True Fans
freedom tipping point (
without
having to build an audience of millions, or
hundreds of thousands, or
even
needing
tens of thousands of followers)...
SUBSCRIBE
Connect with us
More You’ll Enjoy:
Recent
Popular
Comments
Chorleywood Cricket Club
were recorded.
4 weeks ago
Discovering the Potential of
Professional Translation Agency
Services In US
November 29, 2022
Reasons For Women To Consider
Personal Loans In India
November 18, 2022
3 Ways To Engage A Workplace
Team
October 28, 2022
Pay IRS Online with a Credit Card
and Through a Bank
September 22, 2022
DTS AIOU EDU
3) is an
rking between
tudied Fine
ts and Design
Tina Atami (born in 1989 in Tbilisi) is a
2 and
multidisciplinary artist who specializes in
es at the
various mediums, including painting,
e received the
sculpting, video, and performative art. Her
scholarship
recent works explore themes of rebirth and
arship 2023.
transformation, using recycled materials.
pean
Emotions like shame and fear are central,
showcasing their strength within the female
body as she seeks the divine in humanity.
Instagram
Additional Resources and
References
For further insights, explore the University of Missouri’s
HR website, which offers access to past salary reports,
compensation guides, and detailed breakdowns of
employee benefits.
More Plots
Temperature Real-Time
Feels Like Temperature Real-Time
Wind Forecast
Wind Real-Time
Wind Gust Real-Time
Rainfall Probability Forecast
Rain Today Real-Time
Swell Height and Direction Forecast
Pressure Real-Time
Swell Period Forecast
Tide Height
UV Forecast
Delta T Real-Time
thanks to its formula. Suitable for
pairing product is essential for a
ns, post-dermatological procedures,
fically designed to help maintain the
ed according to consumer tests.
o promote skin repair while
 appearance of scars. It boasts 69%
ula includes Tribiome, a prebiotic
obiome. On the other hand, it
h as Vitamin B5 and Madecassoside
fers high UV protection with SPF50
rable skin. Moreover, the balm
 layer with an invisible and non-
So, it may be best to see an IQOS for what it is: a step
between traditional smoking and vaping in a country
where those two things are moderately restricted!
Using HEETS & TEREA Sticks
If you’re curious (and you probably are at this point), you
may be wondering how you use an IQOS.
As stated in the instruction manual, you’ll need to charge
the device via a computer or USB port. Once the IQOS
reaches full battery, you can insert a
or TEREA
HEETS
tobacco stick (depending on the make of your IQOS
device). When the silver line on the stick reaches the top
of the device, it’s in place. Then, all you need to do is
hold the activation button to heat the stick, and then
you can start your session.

········

§ The problem: Extract every line containing the string "Swell" from the data above.

§ Task response:
Swell Height and Direction Forecast
Swell Period Forecast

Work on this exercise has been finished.